**Task description**
Your answer should consist only of the lines below from the one with "son aquellos aplicables únicamente" through the one with "son aquellos aplicables a los servicios de acceso", copied exactly.

**Source records**
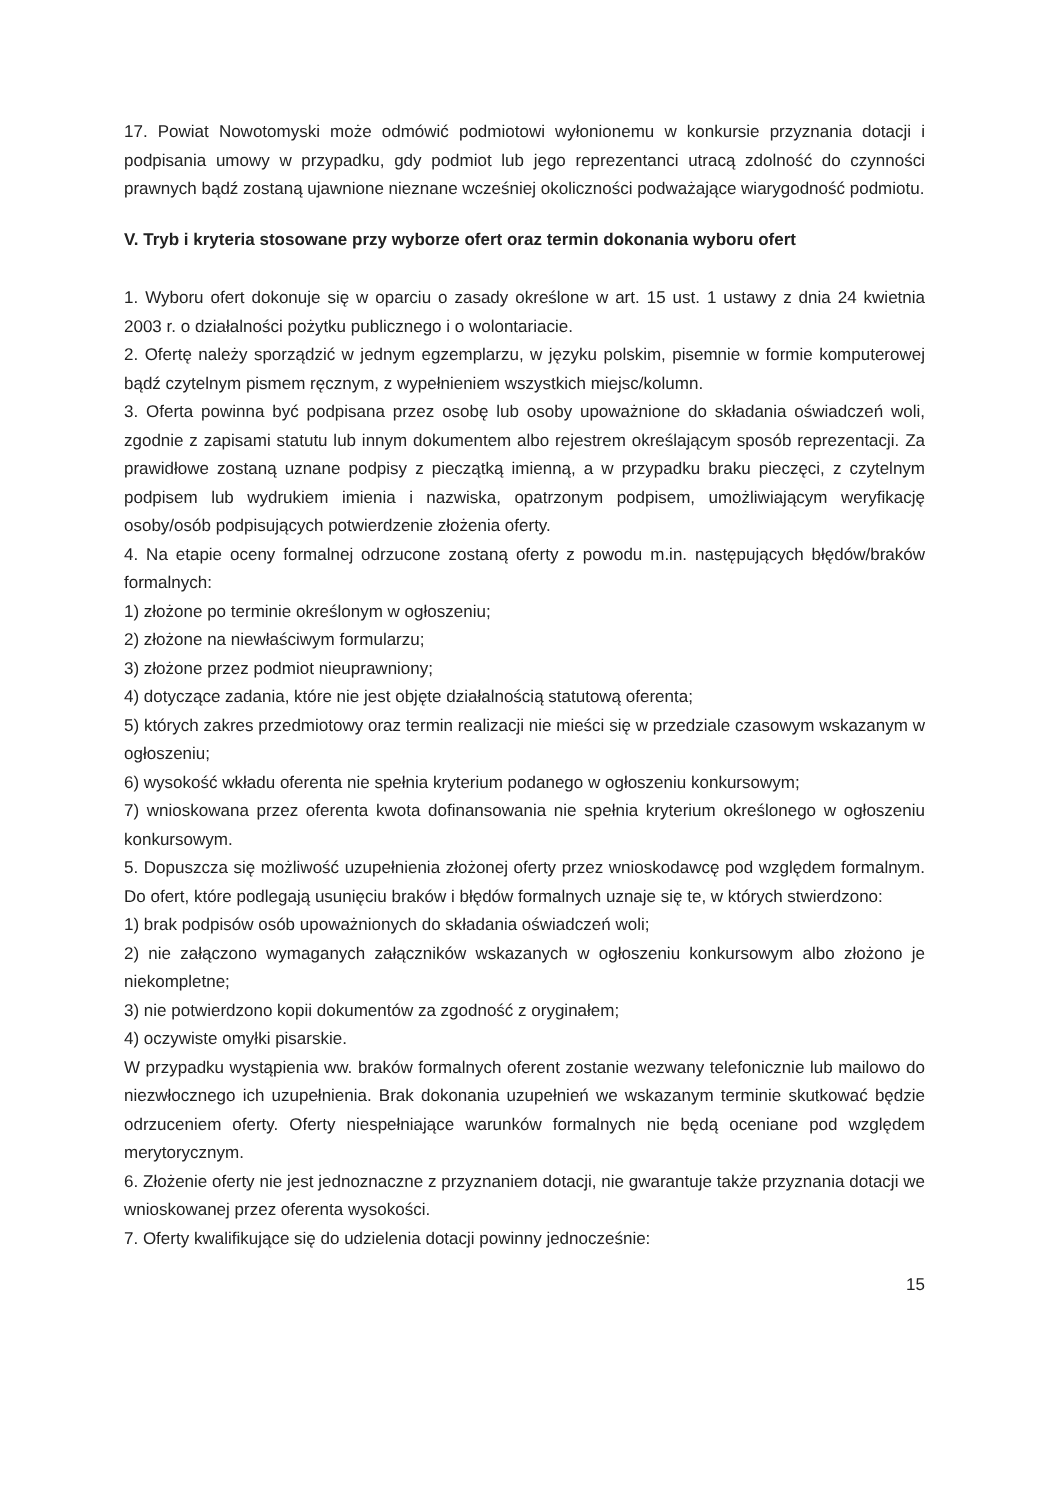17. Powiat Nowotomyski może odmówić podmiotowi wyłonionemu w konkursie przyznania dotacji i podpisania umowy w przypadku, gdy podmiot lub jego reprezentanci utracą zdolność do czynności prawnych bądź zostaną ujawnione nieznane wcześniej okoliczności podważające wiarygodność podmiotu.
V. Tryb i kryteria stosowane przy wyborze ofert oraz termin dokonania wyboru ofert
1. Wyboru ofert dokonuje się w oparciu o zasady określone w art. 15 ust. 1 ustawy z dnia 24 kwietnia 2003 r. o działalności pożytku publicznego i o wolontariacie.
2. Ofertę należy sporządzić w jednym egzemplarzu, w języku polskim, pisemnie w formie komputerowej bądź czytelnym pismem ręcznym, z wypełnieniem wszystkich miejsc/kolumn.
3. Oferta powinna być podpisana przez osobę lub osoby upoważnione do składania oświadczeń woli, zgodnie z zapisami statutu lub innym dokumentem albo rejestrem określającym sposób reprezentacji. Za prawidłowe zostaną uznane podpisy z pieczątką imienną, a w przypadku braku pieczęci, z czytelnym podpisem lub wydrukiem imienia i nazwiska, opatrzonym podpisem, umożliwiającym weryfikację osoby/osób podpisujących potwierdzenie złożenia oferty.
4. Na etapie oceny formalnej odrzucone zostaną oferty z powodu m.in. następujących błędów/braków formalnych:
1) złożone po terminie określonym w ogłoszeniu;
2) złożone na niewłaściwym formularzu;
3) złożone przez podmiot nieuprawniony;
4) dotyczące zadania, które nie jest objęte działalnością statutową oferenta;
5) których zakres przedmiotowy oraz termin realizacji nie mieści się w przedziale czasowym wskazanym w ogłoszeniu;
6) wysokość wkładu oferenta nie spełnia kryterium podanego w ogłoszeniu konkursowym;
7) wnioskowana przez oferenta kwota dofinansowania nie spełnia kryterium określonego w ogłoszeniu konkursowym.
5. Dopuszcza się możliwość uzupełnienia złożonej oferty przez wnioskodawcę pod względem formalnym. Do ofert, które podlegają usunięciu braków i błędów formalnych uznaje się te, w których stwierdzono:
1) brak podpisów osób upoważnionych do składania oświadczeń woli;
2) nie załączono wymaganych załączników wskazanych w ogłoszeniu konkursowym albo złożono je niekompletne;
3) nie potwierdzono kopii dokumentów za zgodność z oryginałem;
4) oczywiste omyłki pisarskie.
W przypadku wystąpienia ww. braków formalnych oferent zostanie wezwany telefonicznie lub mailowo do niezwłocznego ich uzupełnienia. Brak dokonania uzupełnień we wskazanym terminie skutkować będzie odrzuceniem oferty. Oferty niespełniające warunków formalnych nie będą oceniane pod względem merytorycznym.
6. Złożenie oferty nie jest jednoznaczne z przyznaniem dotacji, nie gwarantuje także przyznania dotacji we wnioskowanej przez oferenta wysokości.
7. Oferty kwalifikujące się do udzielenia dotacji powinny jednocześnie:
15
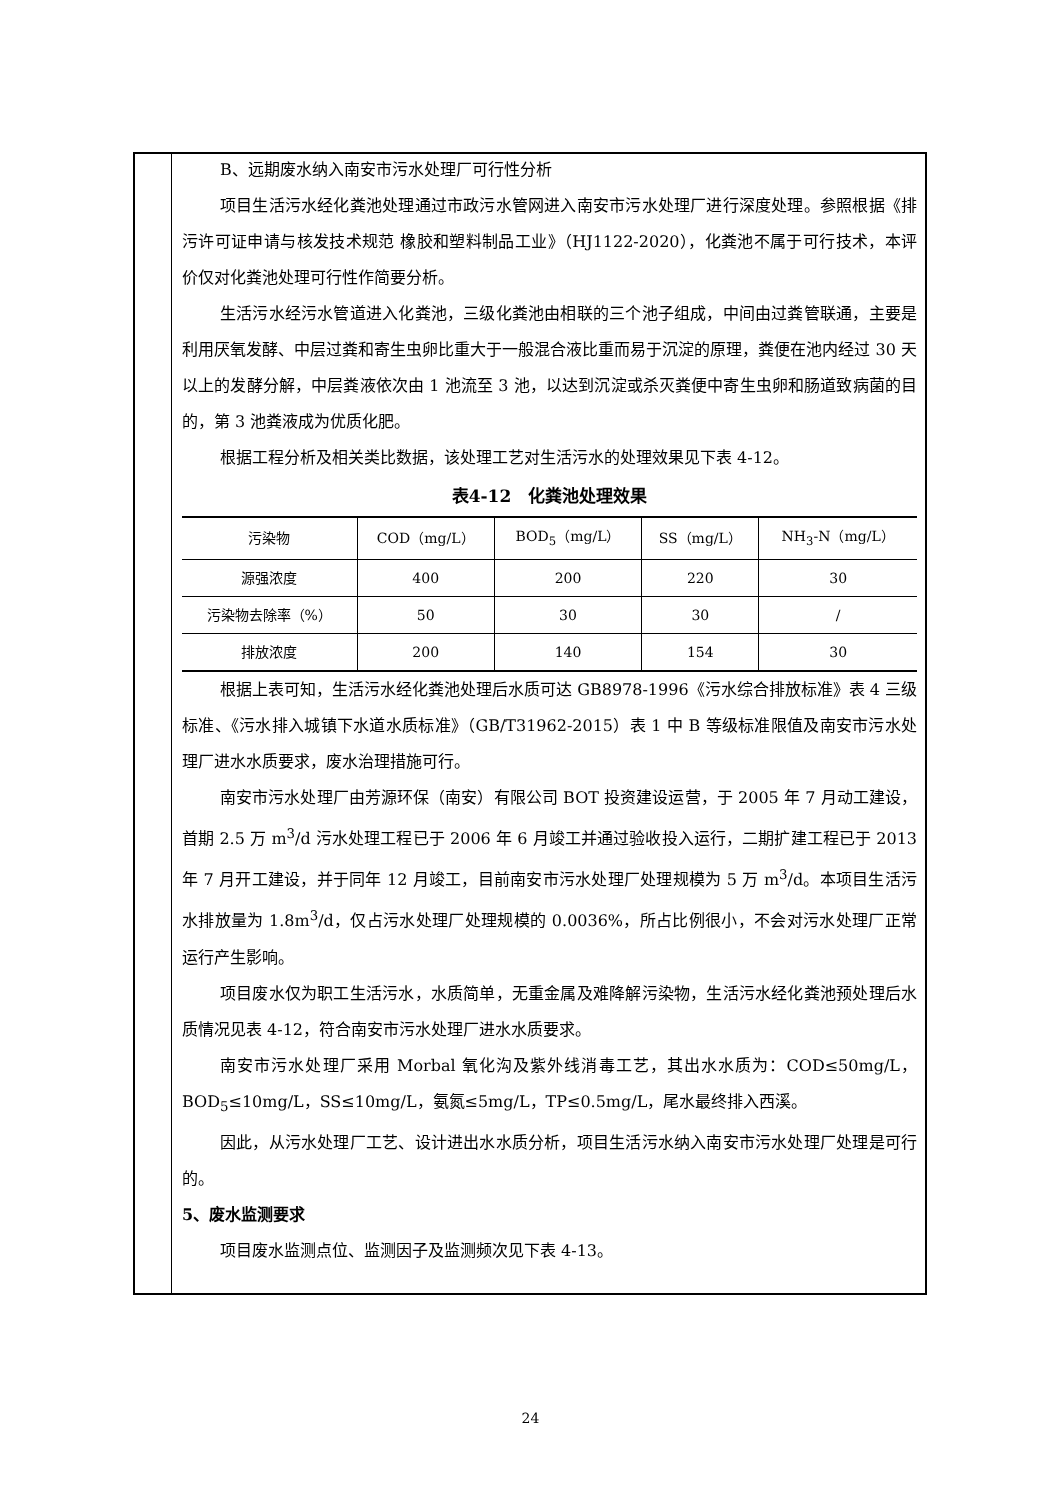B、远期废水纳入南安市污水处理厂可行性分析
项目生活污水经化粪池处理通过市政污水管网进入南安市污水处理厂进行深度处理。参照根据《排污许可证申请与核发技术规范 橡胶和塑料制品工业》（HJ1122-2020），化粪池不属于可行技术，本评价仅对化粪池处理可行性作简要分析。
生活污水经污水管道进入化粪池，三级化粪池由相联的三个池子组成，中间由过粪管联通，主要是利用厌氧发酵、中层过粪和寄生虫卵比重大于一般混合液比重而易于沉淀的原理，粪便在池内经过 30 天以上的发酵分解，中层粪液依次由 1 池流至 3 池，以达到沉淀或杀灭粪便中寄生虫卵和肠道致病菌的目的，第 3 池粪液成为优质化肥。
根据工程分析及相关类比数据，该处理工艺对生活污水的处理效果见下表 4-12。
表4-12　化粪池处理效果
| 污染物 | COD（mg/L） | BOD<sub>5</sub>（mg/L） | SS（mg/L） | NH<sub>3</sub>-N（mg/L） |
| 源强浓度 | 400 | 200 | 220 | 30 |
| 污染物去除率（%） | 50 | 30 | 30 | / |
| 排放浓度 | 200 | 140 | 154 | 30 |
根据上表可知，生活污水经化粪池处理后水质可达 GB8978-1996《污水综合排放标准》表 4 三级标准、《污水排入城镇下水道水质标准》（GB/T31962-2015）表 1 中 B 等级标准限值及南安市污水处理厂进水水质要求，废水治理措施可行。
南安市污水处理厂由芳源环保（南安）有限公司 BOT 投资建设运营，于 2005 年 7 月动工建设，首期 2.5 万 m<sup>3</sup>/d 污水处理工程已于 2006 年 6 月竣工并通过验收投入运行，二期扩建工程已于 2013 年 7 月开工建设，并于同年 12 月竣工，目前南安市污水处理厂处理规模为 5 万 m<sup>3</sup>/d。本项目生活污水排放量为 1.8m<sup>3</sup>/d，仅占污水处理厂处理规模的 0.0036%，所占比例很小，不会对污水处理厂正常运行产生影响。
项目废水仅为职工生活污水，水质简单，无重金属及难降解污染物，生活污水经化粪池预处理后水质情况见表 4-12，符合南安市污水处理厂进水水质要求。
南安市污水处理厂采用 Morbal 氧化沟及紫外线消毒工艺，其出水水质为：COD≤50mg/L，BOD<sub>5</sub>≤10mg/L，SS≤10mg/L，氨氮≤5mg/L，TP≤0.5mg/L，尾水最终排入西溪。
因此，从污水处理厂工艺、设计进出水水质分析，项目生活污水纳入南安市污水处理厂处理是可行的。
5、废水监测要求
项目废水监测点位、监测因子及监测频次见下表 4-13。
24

...

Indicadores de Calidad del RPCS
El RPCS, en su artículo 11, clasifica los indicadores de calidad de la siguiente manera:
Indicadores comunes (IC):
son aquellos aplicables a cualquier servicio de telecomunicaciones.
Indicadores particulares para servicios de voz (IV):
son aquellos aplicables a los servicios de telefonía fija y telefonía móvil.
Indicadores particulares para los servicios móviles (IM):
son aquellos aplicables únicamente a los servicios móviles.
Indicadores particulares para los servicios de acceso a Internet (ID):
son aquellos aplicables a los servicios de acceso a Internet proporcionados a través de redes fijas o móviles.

**Output for this exercise**
son aquellos aplicables únicamente a los servicios móviles.
Indicadores particulares para los servicios de acceso a Internet (ID):
son aquellos aplicables a los servicios de acceso a Internet proporcionados a través de redes fijas o móviles.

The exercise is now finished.